The material in the book itself isn’t bad. There are a few new items that are pretty cool, and new rules for old items that I really like. The rules for Henchmen are a little vague, and require the Dungeon Master Guide 2 to use, but they seem to be for the benefit of the party. The rules for hirelings seem a little rough at low levels, but that may be intentional.
In my opinion the best thing that the book brings to 4th edition Dungeons and Dragons is cursed items. It’s been far too long that these items have been left out of the game, and I appreciate their inclusion.
The art in the book is also another point I should make. It’s clear that WoTC has continued its love of good art, and I like it. While not all the items are shown, the ones that are show clearly what they want you to see, and the art is beautiful as always.

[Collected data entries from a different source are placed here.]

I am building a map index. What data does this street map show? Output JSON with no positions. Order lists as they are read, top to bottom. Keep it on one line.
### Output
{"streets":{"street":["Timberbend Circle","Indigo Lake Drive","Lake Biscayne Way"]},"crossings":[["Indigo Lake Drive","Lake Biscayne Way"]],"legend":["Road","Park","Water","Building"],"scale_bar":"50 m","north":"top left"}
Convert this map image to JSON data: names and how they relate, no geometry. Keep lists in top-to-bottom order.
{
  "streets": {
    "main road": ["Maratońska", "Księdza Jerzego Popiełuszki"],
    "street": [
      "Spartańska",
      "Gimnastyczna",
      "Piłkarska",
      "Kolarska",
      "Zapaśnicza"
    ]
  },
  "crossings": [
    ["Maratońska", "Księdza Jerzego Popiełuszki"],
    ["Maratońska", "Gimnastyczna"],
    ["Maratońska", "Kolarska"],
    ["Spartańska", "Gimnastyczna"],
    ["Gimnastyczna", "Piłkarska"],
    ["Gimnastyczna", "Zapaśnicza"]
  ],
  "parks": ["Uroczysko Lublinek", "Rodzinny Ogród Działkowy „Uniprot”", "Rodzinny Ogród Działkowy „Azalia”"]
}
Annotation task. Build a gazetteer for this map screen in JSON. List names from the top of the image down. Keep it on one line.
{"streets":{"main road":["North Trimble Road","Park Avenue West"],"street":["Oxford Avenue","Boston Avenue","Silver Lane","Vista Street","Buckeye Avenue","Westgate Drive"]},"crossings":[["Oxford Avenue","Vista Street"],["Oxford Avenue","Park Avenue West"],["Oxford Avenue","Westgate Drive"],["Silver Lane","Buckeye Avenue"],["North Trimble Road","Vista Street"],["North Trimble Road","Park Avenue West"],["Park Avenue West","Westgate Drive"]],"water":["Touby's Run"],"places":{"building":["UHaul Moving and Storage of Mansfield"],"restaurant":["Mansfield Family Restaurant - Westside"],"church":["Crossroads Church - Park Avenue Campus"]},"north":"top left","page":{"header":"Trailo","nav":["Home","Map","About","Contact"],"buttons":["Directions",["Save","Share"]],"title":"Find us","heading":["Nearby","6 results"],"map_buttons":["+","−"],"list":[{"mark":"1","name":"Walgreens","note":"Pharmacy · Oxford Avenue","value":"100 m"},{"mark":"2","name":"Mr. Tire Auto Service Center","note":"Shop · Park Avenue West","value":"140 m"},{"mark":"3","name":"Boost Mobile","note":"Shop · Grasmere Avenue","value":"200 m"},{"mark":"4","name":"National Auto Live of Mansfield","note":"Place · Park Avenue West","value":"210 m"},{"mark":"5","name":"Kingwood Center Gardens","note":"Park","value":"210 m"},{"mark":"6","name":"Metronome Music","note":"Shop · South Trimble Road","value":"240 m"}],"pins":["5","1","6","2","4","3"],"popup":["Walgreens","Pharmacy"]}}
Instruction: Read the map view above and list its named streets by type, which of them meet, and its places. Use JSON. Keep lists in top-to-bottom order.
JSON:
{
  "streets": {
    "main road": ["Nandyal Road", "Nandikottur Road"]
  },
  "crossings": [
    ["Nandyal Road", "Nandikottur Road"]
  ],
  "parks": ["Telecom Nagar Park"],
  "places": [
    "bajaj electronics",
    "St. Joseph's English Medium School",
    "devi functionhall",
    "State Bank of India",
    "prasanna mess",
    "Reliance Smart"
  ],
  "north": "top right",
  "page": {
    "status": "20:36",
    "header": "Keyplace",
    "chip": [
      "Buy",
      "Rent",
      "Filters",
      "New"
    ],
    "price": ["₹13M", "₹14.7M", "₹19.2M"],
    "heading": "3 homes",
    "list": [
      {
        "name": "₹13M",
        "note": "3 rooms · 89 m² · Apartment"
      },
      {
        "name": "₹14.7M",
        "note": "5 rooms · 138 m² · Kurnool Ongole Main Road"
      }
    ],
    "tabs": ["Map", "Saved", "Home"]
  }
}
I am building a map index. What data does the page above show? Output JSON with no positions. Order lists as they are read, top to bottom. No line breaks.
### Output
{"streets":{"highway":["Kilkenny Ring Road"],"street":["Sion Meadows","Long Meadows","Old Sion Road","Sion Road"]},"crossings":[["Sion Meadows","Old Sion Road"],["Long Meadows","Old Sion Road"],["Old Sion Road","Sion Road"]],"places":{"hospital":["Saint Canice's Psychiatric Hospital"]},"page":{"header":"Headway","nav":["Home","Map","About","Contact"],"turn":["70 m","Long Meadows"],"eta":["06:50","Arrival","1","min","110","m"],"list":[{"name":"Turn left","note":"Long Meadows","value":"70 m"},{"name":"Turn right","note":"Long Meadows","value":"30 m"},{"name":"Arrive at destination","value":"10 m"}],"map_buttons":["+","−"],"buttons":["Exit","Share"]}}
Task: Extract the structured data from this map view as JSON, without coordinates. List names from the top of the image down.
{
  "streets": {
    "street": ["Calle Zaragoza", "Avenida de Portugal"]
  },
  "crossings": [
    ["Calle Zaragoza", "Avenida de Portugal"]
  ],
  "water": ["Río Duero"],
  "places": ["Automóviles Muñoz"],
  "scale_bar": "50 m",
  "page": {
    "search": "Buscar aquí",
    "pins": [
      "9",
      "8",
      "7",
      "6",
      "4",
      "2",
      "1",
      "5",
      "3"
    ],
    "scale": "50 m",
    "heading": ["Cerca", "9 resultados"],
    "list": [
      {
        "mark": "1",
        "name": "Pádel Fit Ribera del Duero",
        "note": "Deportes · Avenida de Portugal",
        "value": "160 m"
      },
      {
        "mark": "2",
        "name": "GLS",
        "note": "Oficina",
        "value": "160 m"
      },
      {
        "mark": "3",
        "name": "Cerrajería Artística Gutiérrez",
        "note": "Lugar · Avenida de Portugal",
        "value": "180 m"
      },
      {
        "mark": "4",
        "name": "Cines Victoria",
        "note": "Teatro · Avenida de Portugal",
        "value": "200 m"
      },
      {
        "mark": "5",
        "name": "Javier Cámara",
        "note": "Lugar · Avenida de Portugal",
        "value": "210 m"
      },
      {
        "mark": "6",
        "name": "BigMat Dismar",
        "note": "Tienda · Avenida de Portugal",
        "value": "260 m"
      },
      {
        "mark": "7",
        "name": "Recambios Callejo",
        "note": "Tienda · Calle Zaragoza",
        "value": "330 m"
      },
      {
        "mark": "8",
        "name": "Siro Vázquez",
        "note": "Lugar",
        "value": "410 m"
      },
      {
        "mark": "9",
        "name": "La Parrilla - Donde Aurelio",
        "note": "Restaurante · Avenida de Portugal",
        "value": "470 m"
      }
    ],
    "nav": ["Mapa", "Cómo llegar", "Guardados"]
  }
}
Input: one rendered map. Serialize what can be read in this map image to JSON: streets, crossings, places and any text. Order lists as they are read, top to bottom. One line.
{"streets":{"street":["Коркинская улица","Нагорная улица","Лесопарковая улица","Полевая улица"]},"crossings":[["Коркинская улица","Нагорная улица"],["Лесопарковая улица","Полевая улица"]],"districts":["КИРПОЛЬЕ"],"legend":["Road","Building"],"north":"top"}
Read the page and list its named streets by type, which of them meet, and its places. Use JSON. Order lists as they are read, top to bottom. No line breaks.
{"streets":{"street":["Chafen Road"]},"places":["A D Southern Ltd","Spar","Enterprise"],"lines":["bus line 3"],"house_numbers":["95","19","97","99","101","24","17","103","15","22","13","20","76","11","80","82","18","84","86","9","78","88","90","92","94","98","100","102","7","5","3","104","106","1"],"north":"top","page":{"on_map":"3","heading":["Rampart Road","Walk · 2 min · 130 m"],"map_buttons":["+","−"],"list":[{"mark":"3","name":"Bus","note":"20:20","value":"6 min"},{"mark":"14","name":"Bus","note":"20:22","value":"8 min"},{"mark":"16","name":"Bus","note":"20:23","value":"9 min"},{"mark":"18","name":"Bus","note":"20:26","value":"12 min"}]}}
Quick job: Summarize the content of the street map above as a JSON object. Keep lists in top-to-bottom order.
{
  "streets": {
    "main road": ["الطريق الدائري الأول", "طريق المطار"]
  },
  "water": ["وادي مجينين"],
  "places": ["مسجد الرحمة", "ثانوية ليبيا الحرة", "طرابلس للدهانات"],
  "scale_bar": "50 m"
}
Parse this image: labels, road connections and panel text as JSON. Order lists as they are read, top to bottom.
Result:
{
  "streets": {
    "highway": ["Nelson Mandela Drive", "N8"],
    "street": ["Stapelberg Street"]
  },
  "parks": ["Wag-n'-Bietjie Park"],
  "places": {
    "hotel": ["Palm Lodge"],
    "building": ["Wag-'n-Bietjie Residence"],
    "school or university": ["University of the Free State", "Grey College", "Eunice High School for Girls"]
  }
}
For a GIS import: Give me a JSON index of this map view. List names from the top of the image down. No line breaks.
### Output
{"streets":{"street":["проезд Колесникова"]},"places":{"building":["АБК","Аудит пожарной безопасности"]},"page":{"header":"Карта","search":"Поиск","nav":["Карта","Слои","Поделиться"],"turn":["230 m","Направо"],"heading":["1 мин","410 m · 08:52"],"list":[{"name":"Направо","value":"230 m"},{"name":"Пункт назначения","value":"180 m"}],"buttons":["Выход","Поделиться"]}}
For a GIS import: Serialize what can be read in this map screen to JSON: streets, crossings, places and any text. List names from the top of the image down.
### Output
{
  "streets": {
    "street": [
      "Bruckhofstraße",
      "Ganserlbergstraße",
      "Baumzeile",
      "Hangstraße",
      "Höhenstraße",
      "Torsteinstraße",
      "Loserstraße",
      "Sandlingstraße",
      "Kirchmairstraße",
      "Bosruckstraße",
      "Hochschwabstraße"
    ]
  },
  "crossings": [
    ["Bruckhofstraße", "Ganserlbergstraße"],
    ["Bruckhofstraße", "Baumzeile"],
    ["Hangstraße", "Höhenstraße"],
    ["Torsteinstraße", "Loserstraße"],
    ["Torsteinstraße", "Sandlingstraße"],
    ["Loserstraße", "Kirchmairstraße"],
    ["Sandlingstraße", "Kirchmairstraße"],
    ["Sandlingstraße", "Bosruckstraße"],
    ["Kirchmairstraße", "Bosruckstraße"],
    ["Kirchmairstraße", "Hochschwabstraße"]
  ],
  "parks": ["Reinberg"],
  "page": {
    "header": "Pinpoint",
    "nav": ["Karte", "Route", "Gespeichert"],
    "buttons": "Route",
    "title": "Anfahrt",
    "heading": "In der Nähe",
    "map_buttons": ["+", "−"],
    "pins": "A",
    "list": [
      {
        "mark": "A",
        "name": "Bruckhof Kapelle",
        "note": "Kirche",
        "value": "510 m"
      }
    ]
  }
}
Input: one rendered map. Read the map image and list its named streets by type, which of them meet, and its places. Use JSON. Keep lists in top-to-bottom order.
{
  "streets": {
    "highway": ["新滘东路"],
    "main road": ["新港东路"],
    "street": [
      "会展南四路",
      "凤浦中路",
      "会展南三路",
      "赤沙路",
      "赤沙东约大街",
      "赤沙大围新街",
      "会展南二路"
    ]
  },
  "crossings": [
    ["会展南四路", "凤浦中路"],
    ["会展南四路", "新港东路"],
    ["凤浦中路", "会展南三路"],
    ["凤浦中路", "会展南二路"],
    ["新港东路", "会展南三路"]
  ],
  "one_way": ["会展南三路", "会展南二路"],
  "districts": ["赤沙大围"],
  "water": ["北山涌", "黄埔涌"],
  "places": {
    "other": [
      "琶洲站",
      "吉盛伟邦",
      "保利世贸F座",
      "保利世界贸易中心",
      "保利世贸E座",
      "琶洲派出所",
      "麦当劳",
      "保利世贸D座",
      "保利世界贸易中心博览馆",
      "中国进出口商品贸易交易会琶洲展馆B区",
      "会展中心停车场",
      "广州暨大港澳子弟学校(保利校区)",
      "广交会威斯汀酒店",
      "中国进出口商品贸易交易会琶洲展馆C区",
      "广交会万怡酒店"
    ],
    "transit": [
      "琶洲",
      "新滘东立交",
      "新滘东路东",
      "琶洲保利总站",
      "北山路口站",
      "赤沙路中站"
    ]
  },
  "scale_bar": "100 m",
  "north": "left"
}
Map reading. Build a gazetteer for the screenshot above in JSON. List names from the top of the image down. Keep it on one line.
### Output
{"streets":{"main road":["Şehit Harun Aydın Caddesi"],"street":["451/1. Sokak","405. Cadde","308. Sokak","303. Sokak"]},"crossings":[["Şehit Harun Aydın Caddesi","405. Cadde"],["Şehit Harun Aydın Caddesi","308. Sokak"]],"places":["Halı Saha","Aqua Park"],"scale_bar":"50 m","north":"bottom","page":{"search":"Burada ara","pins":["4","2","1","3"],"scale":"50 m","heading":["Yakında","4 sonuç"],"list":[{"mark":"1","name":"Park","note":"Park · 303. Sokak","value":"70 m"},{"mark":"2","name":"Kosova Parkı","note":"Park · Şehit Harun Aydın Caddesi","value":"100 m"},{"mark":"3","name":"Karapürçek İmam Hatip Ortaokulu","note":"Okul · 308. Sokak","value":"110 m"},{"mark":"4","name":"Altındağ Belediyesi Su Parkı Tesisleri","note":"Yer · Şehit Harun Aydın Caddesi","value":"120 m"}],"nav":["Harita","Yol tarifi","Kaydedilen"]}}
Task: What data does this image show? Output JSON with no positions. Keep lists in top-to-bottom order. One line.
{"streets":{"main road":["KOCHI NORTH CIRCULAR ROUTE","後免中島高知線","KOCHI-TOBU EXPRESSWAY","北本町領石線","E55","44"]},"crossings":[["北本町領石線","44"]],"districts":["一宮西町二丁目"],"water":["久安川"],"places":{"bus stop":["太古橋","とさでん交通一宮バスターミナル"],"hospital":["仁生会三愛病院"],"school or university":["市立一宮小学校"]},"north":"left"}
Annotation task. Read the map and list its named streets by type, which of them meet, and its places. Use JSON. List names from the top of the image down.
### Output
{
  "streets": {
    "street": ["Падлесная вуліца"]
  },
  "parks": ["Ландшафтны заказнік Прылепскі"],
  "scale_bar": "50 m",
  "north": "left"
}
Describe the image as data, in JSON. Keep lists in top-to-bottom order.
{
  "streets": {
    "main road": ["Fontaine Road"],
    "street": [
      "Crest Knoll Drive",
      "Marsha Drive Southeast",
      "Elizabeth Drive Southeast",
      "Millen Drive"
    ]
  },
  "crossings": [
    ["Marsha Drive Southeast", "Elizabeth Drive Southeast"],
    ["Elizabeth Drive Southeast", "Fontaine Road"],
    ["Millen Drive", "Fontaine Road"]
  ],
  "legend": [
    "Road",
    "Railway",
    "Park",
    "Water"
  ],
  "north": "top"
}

All in all the book isn’t bad, but the price tag seems a little steep. I know that printing costs have gone up over the years, and maybe it’s old man Matt talking here, but back in my day we got 2 or 3 times as many pages for the same price. Come to think of it, it definitely is old man Matt talking.
I give this book 2 1/2 out of 5 magic swords. More pages and more new content would have easily raised this, or a lower price.